Posts Tagged 'partitioning'

Vertical partitioning of high-throughput OLTP databases

We generally divide database usage into two main categories:

  • Online Analytic Processing (OLAP) characterized by long and heavy read-mostly transactions processing large amounts of data (e.g. terabytes of log files), typically using aggregates on many rows, and
  • Online Transaction Processing (OLTP) characterized by very short-lived, but very frequent, transactions with either no aggregates or only a few aggregates on small row-subsets.

OLAP workloads will usually benefit from using a column store DBMS with highly efficient data retrieval and CPU utilization, while OLTP workloads should usually aim for a row store which is efficient for writes. (BTW: Abadi, Madden and Hachem wrote an excellent paper comparing column and row stores.)

Let’s take a closer look at row stores for high-throughput OLTP systems. Conventional row stores (e.g. Oracle, MySQL, SQL server, PostgreSQL, DB2 and more) are all basically build on paradigms introduced in System-R back in the seventies but the world has changed since then: most OLTP data sets now fit completely in main memory, hardware is both cheap and fast making it affordable to buy additional hardware when there is a need scale out, and it is no longer necessary to provide concurrency of transactions since transactions are very short-lived and might just as well be executed in serial. Stonebraker et al. wrote a quite revolutionary paper, suggesting a complete re-write of modern OLTP databases to match the world as it looks today. In short, they suggest a distributed memory-only database completely avoiding disk-based storage and minimizing the need for undo and redo logs. Initial experiments on a prototype (H-store (now named VoltDB)) showed drastic (!) throughput improvements so the project is very interesting to follow.

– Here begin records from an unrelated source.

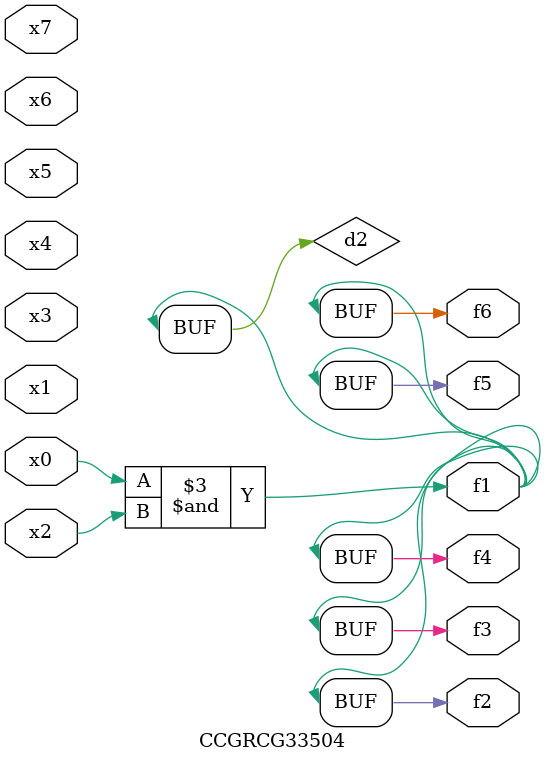
<source format=v>
module CCGRCG33504(
	input x0, x1, x2, x3, x4, x5, x6, x7,
	output f1, f2, f3, f4, f5, f6
);

	wire d1, d2;

	nor (d1, x3, x6);
	and (d2, x0, x2);
	assign f1 = d2;
	assign f2 = d2;
	assign f3 = d2;
	assign f4 = d2;
	assign f5 = d2;
	assign f6 = d2;
endmodule

</source>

But what does all this babbling have to do with vertical partitioning? While row stores are write optimized they are sub-optimal for reads: all retrieval is done in units of whole rows, even if the retrieving transaction only needs a small subset of the columns. When processing a query after its row retrieval, wide rows with superfluous columns generally result in less throughput than narrow rows without superfluous columns. That is, wide rows are generally wasting costly I/O - even if the I/O is from main memory. A column store would not suffer from these problems but writes are relatively costly in column stores making them undesirable for OLTP workloads. A solution is to vertically partition the tables into (possibly non-disjoint) smaller fractions so that the number of superfluous columns retrieved by each transaction is minimized. Given a set of sites in a cluster, the challenge is now to distribute attributes from an input schema and transactions from an input workload to these sites so that the costs of retrievals, writes and inter-site transfers are minimized. Furthermore, we would like all columns needed by a read query to be co-located with the query as inter-site transfer may be a bottleneck for short-lived transactions, or equivalently: single-sitedness of read queries should be preserved. And last, we would like to be able to prioritize between total cost minimization and load balancing of the sites. This distribution problem is non-trivial, and in fact NP-hard. A soon-to-be-submitted paper presents an exact algorithm and a heuristic solving it. Both algorithms have been experimentally shown to obtain good results.